Aufgaben
- A) Nenne alle Arten von Arzt, als die von Majerski im Text über das Rezept aus der Bukowina bezeichnet wird.
- B) Schreibe den Text über das Rezept aus der Bukowina im gleichen Stil weiter.

Übungstext
Eine Seltenheit aus der Bukowina

Über medizinische und Backrezepte

Sehr viele Rezepte in den alten Koch- und Backbüchern unserer Vorfahren begannen mit den in-zwischen geflügelten Worten „Man nehme…“. Woher das kommt, daran erinnert uns ein altes Rezept von Seltenheitswert aus der Bukowina. Die Formulierung wurde in die Backrezepthefte aus dem Apothekenwesen übernommen, wo die Rezepte mit dieser Formel begannen. Das Rp, das heute noch auf vielen Mixturpapieren am Anfang steht, bedeutet nämlich nichts anderes als „recipe“: (Man) Nehme. Siehe dazu auf der Kopie den Anfang der handschriftlichen Eintragung links auf dem Rezept mit einem etwas ungewöhnlichen vorgedruckten Entet-„Kopf“.

Uns interessieren heute auf dem schmalen Rezept viele andere interessante Angaben. Einmal die Tatsache, dass es sich um ein „Jubiläums-Recept“ (siehe ganz oben) aus Czernowitz handelt mit den Porträts eines wohl berühmten Arztes. Das Jubiläum bezog sich auf die Zeitspanne 1867-1907 unter den Bildern, die 40 Dienstjahre des Br(onislaus). E. F. (Ritter) von Majerski, Gerichts-, Geburts-, Kassen- und Vereinsarzt, Besitzer des goldenen Verdienstkreuzes mit der Krone und eines weiteren Ehrenkreuzes, Mitglied mehrerer wissenschaftlicher Vereine.

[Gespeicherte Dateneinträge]

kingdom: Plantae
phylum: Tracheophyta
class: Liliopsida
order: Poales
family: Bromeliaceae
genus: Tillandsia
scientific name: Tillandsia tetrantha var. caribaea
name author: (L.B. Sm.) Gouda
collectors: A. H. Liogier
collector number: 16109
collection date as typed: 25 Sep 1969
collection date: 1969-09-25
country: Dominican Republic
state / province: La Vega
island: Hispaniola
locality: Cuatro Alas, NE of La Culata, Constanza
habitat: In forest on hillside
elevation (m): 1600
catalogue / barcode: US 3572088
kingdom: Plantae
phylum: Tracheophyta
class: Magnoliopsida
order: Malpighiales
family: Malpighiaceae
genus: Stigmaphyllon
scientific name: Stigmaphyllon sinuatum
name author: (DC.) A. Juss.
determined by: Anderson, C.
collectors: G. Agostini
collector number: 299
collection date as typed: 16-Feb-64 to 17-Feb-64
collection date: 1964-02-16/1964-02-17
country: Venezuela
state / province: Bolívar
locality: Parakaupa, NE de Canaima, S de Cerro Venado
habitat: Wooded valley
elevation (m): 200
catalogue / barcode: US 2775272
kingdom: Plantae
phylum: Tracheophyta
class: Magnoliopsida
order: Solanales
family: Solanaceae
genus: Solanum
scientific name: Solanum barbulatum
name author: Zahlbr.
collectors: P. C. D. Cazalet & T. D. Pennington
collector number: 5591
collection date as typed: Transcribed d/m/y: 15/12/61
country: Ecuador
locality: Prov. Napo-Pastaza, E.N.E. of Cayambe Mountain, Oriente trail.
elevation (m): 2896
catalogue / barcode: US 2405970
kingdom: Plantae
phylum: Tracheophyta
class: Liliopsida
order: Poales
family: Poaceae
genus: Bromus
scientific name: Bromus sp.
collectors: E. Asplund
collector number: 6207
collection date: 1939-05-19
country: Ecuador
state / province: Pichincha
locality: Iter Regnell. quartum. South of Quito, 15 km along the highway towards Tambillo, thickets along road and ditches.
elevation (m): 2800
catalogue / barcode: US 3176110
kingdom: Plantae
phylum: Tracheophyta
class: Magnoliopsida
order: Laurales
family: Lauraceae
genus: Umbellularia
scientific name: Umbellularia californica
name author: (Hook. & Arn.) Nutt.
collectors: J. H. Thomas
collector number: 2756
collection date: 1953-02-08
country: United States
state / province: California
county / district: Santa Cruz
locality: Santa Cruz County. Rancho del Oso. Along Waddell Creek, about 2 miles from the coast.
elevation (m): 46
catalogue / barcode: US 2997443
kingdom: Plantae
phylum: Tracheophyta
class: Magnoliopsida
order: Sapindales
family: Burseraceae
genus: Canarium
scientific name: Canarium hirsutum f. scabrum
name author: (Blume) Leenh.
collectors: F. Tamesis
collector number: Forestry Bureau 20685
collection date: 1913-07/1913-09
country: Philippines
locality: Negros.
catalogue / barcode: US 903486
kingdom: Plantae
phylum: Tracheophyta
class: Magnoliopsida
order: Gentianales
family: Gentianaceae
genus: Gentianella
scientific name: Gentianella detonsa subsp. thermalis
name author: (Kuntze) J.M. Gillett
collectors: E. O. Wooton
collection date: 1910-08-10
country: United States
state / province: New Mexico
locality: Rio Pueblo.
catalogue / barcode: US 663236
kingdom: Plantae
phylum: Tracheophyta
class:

Lösungen
- A) Gerichtsarzt, Geburtsarzt, Kassenarzt, Vereinsarzt

- B)
Als „neuer Arzt“ war er 1895 nach Czernowitz gekommen (Zeitungsanzeige). Der 1915 in den Ruhestand versetzte Mediziner wurde 1916 reaktiviert und als Generalstabsarzt zum Kommandanten des Kriegsspitals Nr. 2 in Pardubitz in Böhmen ernannt, in dessen Reservelazarett auch Verwundete aus der Bukowina oder den verschiedenen Regimentern von der galizischen Front gebracht wurden.

In Czernowitz wohnte und ordinierte der Arzt (werktags) im eigenen Haus in der Römergasse 2 von 8 bis 10 und von 14 bis 16 Uhr. Die genaue Adresse ist verdeckt (und daher möglichweise ungenau) von dem Überdruck-Stempel, der ebenfalls wichtig ist. Er nennt die Apotheke, der das Arzt-Rezept vorgelegt werden sollte und die das Mittel dann präpariert hat: Apotheke „Zur Vorsehung Gottes“ in Czernowitz/ Bukowina, mit Datum 1907.

Das Rezept befand sich im Nachlass des Ärzte-Ehepaares von Jaskiewitz, das von 1921 bis zur Umsiedlung 1940 in Putna (Bukowina) tätig war. Die Tochter Eva Klute aus Sundern, geboren 1922, stellte uns diese Rarität zur Verfügung.

Vom Inhalt her handelte es sich jedoch keinesfalls um ein Jubiläumsrezept, sondern um ein Mittel gegen eine damals sehr häufige und heute immer wieder auch hierzulande auftauchende übertragbare Krankheit: die Krätze. Nehmen mussten die Apotheker für diese Wirksalbe Schmierseife, gelbe Vaseline, Schwefelmilch (gefällter Schwefel), Styrax-Harz flüssig (beide damals Hauptwirkmittel gegen Krätze und andere Parasiten), weißen Kreidestaub, Opiumtinktur und Menthol (beide gegen den Juckreiz). Das Kürzel MdS bedeutet immer noch mischen und bezeichnen (signieren). Usus extern – Gebrauch äußerlich. Datiert 12. Oktober 1907 und eigenhändig vom Arzt unterzeichnet. Angeführt sind auch jeweils die Mengen für die Mixtur.